▶ [Work to complete]:
A) Could you write out, word for word, the part of the comment thread on phone calls that opens with "There are pros" and closes with "https://www.commbank.com.au/articles/newsroom/2023/06/CBA-Mo..."?
B) Can you pick up the comment thread on phone calls and written messages from where it stops and carry it on?

▶ [Source document]:
****

Comment by ahmadtbk
7 days ago
The nice thing about real time calls is they help avoid confusion, convey more emotion and information than most messages can.
There is less ambiguity usually during a real conversation.
Conversations tend to resolve very quickly because in the span of five minutes we can go back and forth on multiple questions, get clarity and finalize how we want continue. Some things require this but not everything. There is a balance as with everything.
I recognize your position is appropriately nuanced, so this isn't directed at you, but I hear this sort of thing almost daily and I think it's usually an incredibly lazy take.
Often we end up convinced we are on the same page when we aren't just because our communication is constrained (and accelerated) by social protocol. At least when it is written out you can go back and re-read or directly quote someone. In meetings I find myself constantly pointing out when someone has been fundamentally misunderstood in a way that aligns with the listener's existing beliefs/preferences, "oh, I think what Frank is saying might actually be the opposite of [your interpretation]?".
There are pros and cons to different forms of communication. Sometimes a call can help cut through layers of misunderstanding, but for more complex topics, often it's difficult to get a group of people to all be present enough to share genuine understanding. School is a great example of how ineffective this can be.
Of course all points are correct - and yet
> nearly half [of gen z] admit that speaking on the phone makes them feel anxious (49 per cent)
> an awkward phone call is one of the top three things they would most want to avoid (42 per cent)
That being said I'm quite confident there is enough of a market that doesn't dread talking on the phone that this company could do very well for itself and its founders financial goals.
---
https://www.commbank.com.au/articles/newsroom/2023/06/CBA-Mo...

****

(Collected data entries)
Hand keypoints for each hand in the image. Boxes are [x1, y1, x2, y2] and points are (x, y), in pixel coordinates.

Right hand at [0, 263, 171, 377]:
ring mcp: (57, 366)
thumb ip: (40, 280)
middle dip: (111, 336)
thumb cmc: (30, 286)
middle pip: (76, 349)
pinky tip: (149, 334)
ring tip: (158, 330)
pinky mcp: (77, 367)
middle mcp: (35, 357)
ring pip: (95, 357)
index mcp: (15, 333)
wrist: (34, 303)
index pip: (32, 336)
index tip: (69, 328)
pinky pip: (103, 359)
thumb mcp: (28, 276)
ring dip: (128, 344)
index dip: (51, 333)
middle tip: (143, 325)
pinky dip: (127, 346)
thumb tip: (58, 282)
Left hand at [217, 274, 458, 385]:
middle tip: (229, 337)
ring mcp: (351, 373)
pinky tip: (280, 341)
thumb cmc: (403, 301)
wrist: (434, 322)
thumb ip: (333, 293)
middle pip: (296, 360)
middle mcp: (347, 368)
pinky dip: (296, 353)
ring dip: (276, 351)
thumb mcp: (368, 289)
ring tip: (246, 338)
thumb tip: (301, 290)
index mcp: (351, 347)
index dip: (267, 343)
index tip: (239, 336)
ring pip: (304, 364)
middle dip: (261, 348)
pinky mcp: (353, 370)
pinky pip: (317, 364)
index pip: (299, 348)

****

▶ [Answers given]:
A)
There are pros and cons to different forms of communication. Sometimes a call can help cut through layers of misunderstanding, but for more complex topics, often it's difficult to get a group of people to all be present enough to share genuine understanding. School is a great example of how ineffective this can be.
Of course all points are correct - and yet
> nearly half [of gen z] admit that speaking on the phone makes them feel anxious (49 per cent)
> an awkward phone call is one of the top three things they would most want to avoid (42 per cent)
That being said I'm quite confident there is enough of a market that doesn't dread talking on the phone that this company could do very well for itself and its founders financial goals.
---
https://www.commbank.com.au/articles/newsroom/2023/06/CBA-Mo...

B)
For me, my reluctance to use the phone is that 90% of the phone calls I get are spams/scams or to put it most kindly, unsolicited. I have just developed a visceral dislike for answering phone calls. My phone is set only to ring if you're in my contacts list. Everone else goes to voicemail (I guess -- I never set it up and I never check it).
When I was young we had a landline at home and yes there were some telemarketing calls but they were not the majority. Most calls were from friends or family or legitimate other purposes. That's not how it is today, at least in my experience.
Part of it is that anything other than a local call used to cost money. So there was a financial disincentive to robo-call thousands of people hoping that you'd find one rube.
How do you handle calls from unknowns like Doctors, hospitals or clinics?
2 replies →
I wonder how this will change as it becomes more and more normal for companies to shunt you to horrible chatbots. Maybe we'll shift back to needing a real human.
This! I had to get a court order against my bank because there was an issue and all responses I got from them were not generated. Only after getting the court order did I get the attention of a human, which was their lawyer. We had a pleasant conversation, and the issue was solved.
I mean, if you need a human, you need a human. But the companies where you seem to need humans to help make it hard to reach them, by phone or in writing.
I prefer in writing, because I always hope that when it eventually gets to a human, they can read the whole conversation and save a lot of time. Using voice, almost always, I have to repeat the information to each person as we go, and it's tiresome.
Synchronous communication is sometimes effective, but when its the default it is plodding, wasteful, and an absolute minefield of anxieties and banalities for some people, myself included.
Strangely, it seems like the world is becoming more like me over time. I tend to think of my preferred communication style as strange and awkward because that's what a lifetime of experience has taught me but the new generation seems to also prefer it.
Laughing at this because last time I tried to arrange a call to get my detailed questions answered it was immediately obvious that the person I worked with had NONE of the answers and I was wasting my time.
I wasn’t even convinced there was a working product after that.
So it goes both ways.
That's not a problem of the channel(call) right? That's a problem of personnel.